* **Your instructions**: A word-for-word restatement of every record is required.

======

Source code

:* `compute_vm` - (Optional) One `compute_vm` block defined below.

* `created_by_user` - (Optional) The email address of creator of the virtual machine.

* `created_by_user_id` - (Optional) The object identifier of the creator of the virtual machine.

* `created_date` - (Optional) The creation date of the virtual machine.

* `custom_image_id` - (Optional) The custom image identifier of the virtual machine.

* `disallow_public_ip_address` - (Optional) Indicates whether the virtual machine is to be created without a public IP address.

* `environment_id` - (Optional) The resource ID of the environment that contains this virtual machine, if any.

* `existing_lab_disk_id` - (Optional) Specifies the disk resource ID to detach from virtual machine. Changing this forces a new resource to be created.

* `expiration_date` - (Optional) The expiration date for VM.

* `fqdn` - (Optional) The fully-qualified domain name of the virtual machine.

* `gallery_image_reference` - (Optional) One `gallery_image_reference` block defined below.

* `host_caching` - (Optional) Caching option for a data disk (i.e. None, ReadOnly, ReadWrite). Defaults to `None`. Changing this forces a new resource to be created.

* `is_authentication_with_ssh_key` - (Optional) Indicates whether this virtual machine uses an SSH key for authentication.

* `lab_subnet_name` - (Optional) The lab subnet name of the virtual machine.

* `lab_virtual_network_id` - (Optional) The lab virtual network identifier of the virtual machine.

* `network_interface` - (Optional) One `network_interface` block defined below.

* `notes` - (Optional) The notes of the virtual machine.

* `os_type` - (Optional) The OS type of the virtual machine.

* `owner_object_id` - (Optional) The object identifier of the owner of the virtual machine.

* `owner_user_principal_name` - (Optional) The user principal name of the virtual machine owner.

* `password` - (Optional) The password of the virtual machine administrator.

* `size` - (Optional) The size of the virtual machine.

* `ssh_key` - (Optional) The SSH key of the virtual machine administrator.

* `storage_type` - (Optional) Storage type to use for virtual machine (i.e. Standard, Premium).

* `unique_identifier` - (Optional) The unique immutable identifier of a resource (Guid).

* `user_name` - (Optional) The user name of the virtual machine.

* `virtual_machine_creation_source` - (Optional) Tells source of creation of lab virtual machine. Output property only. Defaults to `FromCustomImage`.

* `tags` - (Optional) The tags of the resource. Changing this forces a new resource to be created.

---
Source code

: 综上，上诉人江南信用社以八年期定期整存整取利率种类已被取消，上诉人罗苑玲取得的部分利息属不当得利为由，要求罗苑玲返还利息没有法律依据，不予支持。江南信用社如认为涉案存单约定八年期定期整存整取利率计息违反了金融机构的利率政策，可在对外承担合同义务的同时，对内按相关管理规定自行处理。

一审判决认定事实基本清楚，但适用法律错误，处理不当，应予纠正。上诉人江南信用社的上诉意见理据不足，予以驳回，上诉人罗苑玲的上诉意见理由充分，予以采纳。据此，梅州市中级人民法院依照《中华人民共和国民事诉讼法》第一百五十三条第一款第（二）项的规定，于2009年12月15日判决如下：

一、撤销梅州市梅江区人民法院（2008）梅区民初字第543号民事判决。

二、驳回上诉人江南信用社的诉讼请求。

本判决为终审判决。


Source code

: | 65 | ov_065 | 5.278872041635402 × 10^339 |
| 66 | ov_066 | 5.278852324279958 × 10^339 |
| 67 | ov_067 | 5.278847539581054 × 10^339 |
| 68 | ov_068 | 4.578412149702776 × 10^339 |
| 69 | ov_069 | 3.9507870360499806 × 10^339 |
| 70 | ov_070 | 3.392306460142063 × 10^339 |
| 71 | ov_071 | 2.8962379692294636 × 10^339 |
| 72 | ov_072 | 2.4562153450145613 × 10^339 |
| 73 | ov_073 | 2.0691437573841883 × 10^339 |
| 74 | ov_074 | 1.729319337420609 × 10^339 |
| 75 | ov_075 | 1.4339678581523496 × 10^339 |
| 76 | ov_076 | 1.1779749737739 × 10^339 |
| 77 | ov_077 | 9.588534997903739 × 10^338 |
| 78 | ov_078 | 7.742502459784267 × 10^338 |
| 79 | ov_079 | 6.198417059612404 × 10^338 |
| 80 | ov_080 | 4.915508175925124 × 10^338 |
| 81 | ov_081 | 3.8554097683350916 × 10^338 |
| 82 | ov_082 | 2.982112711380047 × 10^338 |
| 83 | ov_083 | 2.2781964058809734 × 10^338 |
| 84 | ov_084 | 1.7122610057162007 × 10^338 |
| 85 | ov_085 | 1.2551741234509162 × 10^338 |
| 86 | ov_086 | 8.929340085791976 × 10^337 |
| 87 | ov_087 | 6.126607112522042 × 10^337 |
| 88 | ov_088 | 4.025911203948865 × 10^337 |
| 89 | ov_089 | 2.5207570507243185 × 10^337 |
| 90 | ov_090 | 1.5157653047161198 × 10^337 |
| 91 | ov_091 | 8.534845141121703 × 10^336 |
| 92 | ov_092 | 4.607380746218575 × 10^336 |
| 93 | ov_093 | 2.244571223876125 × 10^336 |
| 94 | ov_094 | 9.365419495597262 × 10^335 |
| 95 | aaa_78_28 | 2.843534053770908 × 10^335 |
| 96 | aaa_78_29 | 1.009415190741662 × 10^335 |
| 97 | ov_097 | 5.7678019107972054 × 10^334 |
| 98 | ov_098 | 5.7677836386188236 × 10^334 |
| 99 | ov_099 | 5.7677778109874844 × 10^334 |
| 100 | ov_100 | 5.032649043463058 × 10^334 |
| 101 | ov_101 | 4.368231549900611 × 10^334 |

======

* **Exercise answer**:
Source code

:* `compute_vm` - (Optional) One `compute_vm` block defined below.

* `created_by_user` - (Optional) The email address of creator of the virtual machine.

* `created_by_user_id` - (Optional) The object identifier of the creator of the virtual machine.

* `created_date` - (Optional) The creation date of the virtual machine.

* `custom_image_id` - (Optional) The custom image identifier of the virtual machine.

* `disallow_public_ip_address` - (Optional) Indicates whether the virtual machine is to be created without a public IP address.

* `environment_id` - (Optional) The resource ID of the environment that contains this virtual machine, if any.

* `existing_lab_disk_id` - (Optional) Specifies the disk resource ID to detach from virtual machine. Changing this forces a new resource to be created.

* `expiration_date` - (Optional) The expiration date for VM.

* `fqdn` - (Optional) The fully-qualified domain name of the virtual machine.

* `gallery_image_reference` - (Optional) One `gallery_image_reference` block defined below.

* `host_caching` - (Optional) Caching option for a data disk (i.e. None, ReadOnly, ReadWrite). Defaults to `None`. Changing this forces a new resource to be created.

* `is_authentication_with_ssh_key` - (Optional) Indicates whether this virtual machine uses an SSH key for authentication.

* `lab_subnet_name` - (Optional) The lab subnet name of the virtual machine.

* `lab_virtual_network_id` - (Optional) The lab virtual network identifier of the virtual machine.

* `network_interface` - (Optional) One `network_interface` block defined below.

* `notes` - (Optional) The notes of the virtual machine.

* `os_type` - (Optional) The OS type of the virtual machine.

* `owner_object_id` - (Optional) The object identifier of the owner of the virtual machine.

* `owner_user_principal_name` - (Optional) The user principal name of the virtual machine owner.

* `password` - (Optional) The password of the virtual machine administrator.

* `size` - (Optional) The size of the virtual machine.

* `ssh_key` - (Optional) The SSH key of the virtual machine administrator.

* `storage_type` - (Optional) Storage type to use for virtual machine (i.e. Standard, Premium).

* `unique_identifier` - (Optional) The unique immutable identifier of a resource (Guid).

* `user_name` - (Optional) The user name of the virtual machine.

* `virtual_machine_creation_source` - (Optional) Tells source of creation of lab virtual machine. Output property only. Defaults to `FromCustomImage`.

* `tags` - (Optional) The tags of the resource. Changing this forces a new resource to be created.

---
Source code

: 综上，上诉人江南信用社以八年期定期整存整取利率种类已被取消，上诉人罗苑玲取得的部分利息属不当得利为由，要求罗苑玲返还利息没有法律依据，不予支持。江南信用社如认为涉案存单约定八年期定期整存整取利率计息违反了金融机构的利率政策，可在对外承担合同义务的同时，对内按相关管理规定自行处理。

一审判决认定事实基本清楚，但适用法律错误，处理不当，应予纠正。上诉人江南信用社的上诉意见理据不足，予以驳回，上诉人罗苑玲的上诉意见理由充分，予以采纳。据此，梅州市中级人民法院依照《中华人民共和国民事诉讼法》第一百五十三条第一款第（二）项的规定，于2009年12月15日判决如下：

一、撤销梅州市梅江区人民法院（2008）梅区民初字第543号民事判决。

二、驳回上诉人江南信用社的诉讼请求。

本判决为终审判决。


Source code

: | 65 | ov_065 | 5.278872041635402 × 10^339 |
| 66 | ov_066 | 5.278852324279958 × 10^339 |
| 67 | ov_067 | 5.278847539581054 × 10^339 |
| 68 | ov_068 | 4.578412149702776 × 10^339 |
| 69 | ov_069 | 3.9507870360499806 × 10^339 |
| 70 | ov_070 | 3.392306460142063 × 10^339 |
| 71 | ov_071 | 2.8962379692294636 × 10^339 |
| 72 | ov_072 | 2.4562153450145613 × 10^339 |
| 73 | ov_073 | 2.0691437573841883 × 10^339 |
| 74 | ov_074 | 1.729319337420609 × 10^339 |
| 75 | ov_075 | 1.4339678581523496 × 10^339 |
| 76 | ov_076 | 1.1779749737739 × 10^339 |
| 77 | ov_077 | 9.588534997903739 × 10^338 |
| 78 | ov_078 | 7.742502459784267 × 10^338 |
| 79 | ov_079 | 6.198417059612404 × 10^338 |
| 80 | ov_080 | 4.915508175925124 × 10^338 |
| 81 | ov_081 | 3.8554097683350916 × 10^338 |
| 82 | ov_082 | 2.982112711380047 × 10^338 |
| 83 | ov_083 | 2.2781964058809734 × 10^338 |
| 84 | ov_084 | 1.7122610057162007 × 10^338 |
| 85 | ov_085 | 1.2551741234509162 × 10^338 |
| 86 | ov_086 | 8.929340085791976 × 10^337 |
| 87 | ov_087 | 6.126607112522042 × 10^337 |
| 88 | ov_088 | 4.025911203948865 × 10^337 |
| 89 | ov_089 | 2.5207570507243185 × 10^337 |
| 90 | ov_090 | 1.5157653047161198 × 10^337 |
| 91 | ov_091 | 8.534845141121703 × 10^336 |
| 92 | ov_092 | 4.607380746218575 × 10^336 |
| 93 | ov_093 | 2.244571223876125 × 10^336 |
| 94 | ov_094 | 9.365419495597262 × 10^335 |
| 95 | aaa_78_28 | 2.843534053770908 × 10^335 |
| 96 | aaa_78_29 | 1.009415190741662 × 10^335 |
| 97 | ov_097 | 5.7678019107972054 × 10^334 |
| 98 | ov_098 | 5.7677836386188236 × 10^334 |
| 99 | ov_099 | 5.7677778109874844 × 10^334 |
| 100 | ov_100 | 5.032649043463058 × 10^334 |
| 101 | ov_101 | 4.368231549900611 × 10^334 |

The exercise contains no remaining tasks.